> [Data records]:
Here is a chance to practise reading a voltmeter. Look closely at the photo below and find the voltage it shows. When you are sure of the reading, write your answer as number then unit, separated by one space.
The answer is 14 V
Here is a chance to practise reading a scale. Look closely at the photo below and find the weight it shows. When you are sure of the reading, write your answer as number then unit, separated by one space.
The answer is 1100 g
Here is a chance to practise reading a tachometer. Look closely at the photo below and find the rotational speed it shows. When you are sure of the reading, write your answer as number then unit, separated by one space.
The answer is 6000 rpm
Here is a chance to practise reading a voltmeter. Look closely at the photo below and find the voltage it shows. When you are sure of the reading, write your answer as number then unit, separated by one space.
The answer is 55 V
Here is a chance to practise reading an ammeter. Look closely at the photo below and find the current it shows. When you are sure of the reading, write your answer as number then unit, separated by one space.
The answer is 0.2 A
==
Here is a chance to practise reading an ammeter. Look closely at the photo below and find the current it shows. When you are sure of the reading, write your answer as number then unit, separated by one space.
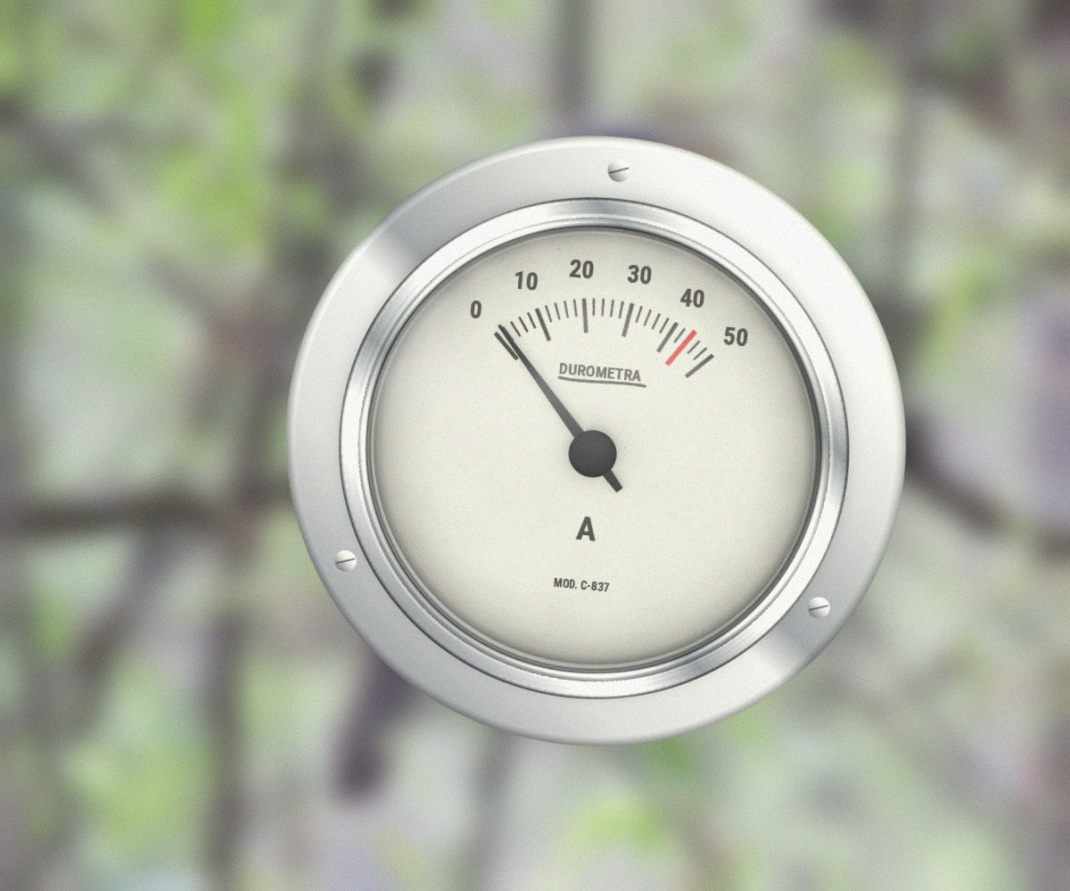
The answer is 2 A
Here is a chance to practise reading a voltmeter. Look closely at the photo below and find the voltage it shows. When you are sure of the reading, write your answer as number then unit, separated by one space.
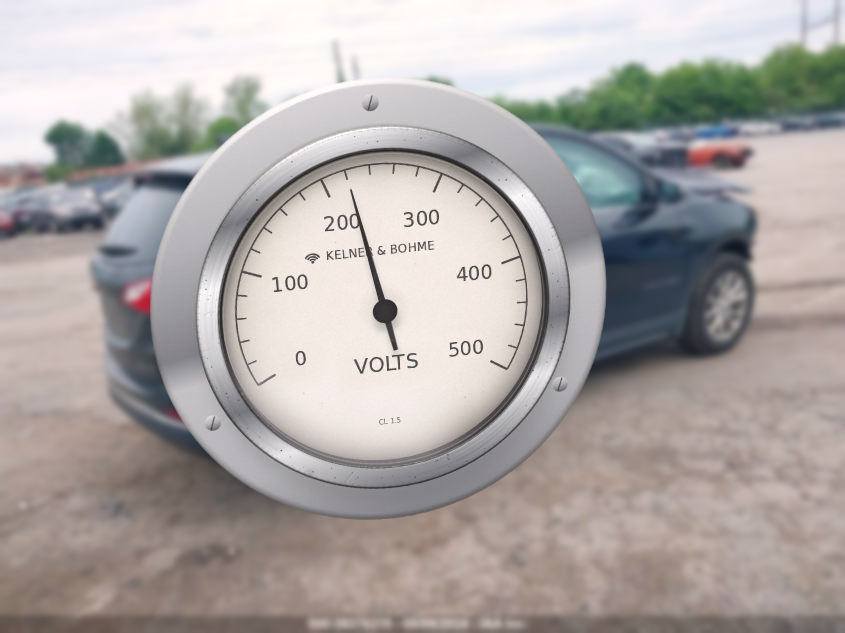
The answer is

> [Task instructions]: Repeat word for word the lines of the records above, starting with the line that contains "Here is a chance to practise reading a scale." and going on through the line that contains "The answer is 1100 g", both included.

> [Exercise output]:
Here is a chance to practise reading a scale. Look closely at the photo below and find the weight it shows. When you are sure of the reading, write your answer as number then unit, separated by one space.
The answer is 1100 g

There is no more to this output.